According to the complaint, the majority of “walk-in patients” to Eagleville Hospital, almost all of whom have Medicaid, were admitted during the evening shift. Until August 2016, nearly all substance use disorder walk-ins allegedly wound up in the hospital-level program. “The triage conducted by [the hospital] — which begins with intake by an admissions secretary, followed by a nursing assessment, and ends with a physician evaluation and assignment of level of care — systematically funneled substance abuse walk-in patients to [the hospital’s] hospital-level unit with few exceptions,” the complaint alleged. But only about 25% of the patients qualified for it, and “a patient’s medical record” often had no explanation for the hospital-level admission or justification for its medical necessity, the complaint alleged.

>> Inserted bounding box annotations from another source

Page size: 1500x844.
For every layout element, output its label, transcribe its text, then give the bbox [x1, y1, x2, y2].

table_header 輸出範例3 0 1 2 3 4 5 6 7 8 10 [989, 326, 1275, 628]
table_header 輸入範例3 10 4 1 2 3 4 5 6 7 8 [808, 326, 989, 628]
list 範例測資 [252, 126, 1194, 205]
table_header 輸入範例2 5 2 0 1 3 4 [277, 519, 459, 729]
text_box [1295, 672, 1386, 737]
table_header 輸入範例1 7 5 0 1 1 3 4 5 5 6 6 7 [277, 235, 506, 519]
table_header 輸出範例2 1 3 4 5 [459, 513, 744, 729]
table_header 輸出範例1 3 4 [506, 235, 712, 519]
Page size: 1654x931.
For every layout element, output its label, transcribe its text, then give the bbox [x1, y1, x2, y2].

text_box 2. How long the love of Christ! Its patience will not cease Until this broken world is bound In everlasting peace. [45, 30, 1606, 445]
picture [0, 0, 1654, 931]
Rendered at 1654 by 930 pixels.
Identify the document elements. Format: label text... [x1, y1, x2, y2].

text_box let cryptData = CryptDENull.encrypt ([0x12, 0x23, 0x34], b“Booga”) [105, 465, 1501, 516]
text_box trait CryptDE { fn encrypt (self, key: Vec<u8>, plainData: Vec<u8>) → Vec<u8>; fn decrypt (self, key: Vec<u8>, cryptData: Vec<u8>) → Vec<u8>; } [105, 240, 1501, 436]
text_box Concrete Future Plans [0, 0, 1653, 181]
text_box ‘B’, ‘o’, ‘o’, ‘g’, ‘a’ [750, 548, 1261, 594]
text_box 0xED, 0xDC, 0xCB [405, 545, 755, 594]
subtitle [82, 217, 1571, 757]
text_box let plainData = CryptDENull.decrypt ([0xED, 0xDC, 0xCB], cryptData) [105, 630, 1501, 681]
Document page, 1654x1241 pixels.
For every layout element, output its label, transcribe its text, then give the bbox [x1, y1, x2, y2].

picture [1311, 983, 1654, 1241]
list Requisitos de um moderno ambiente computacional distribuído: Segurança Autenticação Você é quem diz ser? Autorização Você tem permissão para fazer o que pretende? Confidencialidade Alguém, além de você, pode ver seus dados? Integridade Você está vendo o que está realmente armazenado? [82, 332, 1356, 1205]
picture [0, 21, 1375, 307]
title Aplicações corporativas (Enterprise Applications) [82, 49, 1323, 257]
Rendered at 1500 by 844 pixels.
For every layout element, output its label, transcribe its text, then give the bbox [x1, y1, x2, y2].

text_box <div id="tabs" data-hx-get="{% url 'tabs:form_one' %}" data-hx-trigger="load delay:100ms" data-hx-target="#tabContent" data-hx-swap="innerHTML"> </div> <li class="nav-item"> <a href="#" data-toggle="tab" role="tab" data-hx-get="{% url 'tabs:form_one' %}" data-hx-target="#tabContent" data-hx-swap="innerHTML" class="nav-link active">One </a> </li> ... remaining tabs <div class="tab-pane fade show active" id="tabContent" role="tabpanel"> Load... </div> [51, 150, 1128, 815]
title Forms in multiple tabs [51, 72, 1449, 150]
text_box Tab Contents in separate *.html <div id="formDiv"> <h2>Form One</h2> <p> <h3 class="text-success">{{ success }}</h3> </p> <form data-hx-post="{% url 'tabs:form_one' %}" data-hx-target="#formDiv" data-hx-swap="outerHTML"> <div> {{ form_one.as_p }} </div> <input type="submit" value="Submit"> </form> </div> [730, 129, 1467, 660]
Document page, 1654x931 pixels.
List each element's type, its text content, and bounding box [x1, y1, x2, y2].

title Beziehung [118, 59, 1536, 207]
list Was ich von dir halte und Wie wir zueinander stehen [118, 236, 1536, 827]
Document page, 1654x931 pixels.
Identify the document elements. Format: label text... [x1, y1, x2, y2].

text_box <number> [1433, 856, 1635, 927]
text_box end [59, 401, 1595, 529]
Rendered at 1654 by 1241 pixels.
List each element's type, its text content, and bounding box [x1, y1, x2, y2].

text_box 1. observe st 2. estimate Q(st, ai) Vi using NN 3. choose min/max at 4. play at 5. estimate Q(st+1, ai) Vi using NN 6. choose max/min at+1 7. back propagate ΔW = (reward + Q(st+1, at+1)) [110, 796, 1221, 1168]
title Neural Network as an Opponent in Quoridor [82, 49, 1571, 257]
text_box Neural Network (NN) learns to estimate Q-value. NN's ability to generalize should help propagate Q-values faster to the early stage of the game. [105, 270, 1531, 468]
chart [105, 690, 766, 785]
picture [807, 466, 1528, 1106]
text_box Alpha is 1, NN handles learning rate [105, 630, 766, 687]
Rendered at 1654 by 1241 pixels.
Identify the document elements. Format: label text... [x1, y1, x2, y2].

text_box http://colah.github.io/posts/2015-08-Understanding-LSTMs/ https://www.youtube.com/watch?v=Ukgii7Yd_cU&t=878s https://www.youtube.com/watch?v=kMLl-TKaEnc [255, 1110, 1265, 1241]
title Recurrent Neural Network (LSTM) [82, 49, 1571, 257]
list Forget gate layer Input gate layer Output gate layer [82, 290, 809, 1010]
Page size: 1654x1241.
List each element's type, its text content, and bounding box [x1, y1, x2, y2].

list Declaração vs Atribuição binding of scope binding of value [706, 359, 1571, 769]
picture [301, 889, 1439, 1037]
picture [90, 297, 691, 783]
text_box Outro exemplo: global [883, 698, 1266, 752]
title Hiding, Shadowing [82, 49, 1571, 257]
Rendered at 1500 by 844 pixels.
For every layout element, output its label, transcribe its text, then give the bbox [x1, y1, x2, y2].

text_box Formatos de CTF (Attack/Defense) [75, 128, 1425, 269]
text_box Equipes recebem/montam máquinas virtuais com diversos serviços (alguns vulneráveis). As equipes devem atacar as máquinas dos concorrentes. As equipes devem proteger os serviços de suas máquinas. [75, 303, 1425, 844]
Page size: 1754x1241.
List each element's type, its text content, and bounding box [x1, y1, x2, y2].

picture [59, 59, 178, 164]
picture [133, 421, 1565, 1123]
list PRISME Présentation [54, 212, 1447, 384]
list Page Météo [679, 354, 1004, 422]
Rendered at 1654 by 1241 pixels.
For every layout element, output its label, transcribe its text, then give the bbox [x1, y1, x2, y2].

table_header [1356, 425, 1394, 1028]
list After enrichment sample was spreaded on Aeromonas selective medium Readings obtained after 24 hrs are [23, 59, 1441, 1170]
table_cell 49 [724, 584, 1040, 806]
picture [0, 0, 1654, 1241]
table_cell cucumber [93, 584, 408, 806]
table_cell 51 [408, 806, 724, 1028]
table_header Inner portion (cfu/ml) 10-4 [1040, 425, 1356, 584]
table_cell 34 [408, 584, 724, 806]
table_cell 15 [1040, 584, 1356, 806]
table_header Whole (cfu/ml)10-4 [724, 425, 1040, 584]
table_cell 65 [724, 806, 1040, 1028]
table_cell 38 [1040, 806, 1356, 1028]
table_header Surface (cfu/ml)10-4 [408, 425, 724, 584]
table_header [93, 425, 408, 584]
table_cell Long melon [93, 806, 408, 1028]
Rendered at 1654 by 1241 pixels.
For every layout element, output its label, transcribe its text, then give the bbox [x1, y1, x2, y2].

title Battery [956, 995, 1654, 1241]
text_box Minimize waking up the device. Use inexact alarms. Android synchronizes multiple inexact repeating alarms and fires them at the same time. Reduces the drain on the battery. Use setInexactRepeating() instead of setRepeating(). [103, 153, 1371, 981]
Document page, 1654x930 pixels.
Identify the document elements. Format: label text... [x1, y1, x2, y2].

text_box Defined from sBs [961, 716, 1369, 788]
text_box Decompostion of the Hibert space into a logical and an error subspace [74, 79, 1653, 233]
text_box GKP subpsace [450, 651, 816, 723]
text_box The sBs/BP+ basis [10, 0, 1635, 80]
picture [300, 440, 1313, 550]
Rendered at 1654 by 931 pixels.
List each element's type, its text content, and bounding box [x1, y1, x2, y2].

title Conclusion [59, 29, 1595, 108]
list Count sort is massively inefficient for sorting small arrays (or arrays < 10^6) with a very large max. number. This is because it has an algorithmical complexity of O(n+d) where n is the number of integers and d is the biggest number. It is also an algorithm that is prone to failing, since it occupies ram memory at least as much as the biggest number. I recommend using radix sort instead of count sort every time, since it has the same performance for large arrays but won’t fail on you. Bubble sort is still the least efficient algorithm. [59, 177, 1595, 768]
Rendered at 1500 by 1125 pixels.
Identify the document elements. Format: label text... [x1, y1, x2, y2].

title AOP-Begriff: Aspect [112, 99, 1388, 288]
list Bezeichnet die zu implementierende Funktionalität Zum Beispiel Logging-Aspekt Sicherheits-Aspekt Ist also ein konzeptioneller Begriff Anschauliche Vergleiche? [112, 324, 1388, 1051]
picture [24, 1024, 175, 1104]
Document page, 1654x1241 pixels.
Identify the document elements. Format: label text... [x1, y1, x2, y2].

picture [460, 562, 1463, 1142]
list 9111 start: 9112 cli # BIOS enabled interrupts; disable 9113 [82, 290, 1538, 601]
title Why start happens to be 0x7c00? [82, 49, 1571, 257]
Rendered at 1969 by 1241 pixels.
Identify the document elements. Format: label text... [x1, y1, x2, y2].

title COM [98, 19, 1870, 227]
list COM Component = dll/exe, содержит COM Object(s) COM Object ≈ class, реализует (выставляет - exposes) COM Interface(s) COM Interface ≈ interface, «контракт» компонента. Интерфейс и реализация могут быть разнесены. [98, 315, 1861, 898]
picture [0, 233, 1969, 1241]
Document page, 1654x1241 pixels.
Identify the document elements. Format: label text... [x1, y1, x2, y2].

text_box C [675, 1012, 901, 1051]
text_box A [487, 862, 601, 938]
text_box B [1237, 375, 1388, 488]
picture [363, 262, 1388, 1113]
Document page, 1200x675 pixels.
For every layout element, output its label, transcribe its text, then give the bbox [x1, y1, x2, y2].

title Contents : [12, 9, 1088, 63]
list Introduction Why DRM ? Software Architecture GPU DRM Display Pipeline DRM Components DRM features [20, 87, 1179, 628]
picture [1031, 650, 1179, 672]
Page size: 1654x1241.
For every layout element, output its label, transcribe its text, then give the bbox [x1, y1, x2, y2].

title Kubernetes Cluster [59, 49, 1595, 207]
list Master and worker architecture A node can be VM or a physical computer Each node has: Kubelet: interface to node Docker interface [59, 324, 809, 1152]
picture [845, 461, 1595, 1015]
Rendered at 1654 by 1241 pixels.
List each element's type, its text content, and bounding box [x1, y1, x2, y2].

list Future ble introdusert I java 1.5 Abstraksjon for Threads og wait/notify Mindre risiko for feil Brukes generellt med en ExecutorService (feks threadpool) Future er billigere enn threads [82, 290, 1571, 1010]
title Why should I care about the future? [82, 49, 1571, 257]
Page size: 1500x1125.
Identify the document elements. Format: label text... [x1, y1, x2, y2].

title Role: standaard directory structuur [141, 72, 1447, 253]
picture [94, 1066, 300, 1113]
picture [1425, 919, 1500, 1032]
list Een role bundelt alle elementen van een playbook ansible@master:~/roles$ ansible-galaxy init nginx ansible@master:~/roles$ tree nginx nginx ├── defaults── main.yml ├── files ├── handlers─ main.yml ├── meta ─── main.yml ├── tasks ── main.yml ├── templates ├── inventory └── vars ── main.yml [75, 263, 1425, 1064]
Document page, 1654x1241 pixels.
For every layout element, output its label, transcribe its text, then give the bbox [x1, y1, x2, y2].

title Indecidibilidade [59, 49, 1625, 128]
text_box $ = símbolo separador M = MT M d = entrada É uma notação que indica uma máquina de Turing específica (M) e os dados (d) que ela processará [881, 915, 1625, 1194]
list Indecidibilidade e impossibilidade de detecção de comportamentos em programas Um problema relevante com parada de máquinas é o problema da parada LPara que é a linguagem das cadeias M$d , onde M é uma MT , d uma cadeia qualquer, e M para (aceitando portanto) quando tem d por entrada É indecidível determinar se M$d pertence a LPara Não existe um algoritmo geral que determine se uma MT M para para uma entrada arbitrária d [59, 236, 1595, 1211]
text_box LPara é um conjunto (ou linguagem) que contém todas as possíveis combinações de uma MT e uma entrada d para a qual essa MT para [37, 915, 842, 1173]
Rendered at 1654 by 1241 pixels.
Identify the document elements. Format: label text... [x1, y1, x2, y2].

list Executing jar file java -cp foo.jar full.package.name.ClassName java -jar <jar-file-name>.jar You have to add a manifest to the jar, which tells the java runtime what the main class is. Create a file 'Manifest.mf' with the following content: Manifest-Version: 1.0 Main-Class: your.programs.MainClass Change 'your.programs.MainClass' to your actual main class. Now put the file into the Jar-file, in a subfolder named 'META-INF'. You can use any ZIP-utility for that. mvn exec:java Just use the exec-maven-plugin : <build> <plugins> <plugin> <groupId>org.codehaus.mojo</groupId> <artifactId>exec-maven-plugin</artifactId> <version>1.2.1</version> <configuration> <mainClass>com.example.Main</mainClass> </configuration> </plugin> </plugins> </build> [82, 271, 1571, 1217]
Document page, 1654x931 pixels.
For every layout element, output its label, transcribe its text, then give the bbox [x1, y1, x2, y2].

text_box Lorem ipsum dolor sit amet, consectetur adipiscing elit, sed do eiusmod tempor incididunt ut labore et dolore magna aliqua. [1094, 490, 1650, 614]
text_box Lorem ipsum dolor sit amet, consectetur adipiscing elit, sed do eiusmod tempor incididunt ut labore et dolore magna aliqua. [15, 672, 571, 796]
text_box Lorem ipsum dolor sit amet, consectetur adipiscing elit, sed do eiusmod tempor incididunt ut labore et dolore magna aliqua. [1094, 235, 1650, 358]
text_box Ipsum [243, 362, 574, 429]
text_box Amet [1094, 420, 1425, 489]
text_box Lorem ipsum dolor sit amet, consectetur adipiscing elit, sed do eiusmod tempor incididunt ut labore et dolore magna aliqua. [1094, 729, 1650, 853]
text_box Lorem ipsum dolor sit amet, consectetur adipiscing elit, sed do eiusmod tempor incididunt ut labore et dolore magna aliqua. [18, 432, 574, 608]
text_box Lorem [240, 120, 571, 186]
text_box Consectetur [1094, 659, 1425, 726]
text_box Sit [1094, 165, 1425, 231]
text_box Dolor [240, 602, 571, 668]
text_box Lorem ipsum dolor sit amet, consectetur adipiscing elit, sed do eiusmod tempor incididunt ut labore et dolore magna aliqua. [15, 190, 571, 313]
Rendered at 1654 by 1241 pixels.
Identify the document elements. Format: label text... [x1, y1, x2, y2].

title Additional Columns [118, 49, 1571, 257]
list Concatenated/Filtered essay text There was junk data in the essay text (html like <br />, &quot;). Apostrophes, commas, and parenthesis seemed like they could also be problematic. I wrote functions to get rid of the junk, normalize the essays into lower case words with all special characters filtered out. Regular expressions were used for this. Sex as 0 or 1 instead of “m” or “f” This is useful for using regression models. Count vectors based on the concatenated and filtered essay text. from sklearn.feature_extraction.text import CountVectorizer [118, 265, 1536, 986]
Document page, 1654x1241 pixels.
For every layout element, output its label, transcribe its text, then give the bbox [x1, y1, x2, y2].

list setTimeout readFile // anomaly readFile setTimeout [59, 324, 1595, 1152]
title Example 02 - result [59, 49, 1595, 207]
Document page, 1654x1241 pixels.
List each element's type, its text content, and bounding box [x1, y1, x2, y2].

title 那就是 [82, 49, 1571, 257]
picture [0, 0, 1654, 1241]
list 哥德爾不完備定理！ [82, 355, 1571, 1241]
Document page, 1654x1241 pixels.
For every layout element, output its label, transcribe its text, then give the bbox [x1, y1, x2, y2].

Hospital: Admissions Were Reviewed Pre-Bill
The whistleblower contends that Eagleville Hospital’s compliance officer at the time was informed about the alleged admission problems and told at least one physician assistant to stop admitting walk-ins to 4A. The compliance officer doesn’t work there anymore and couldn’t be located. The settlement resolves allegations for claims submitted between January 2011 and December 2018.
Eagleville Hospital denied the allegations and didn’t admit wrongdoing in the settlement. Attorney Paula Sanders, who represents Eagleville Hospital, says the allegations made no sense because the hospital-level admissions were reviewed and approved by Medicaid before payment. “Every Medicaid fee-for-service patient was discussed with the Pennsylvania Department of Human Services prior to any bill being submitted,” says Sanders, with Post & Schell in Harrisburg, Pennsylvania. Admissions were subject to prior authorization, concurrent review or post-stay review. “We concede, however, that the documentation may not have been as robust as it could have been,” she says. The hospital settled “to avoid the costs of protracted litigation and also to avoid delays with a major campus renovation project, which they were about to start,” Sanders notes.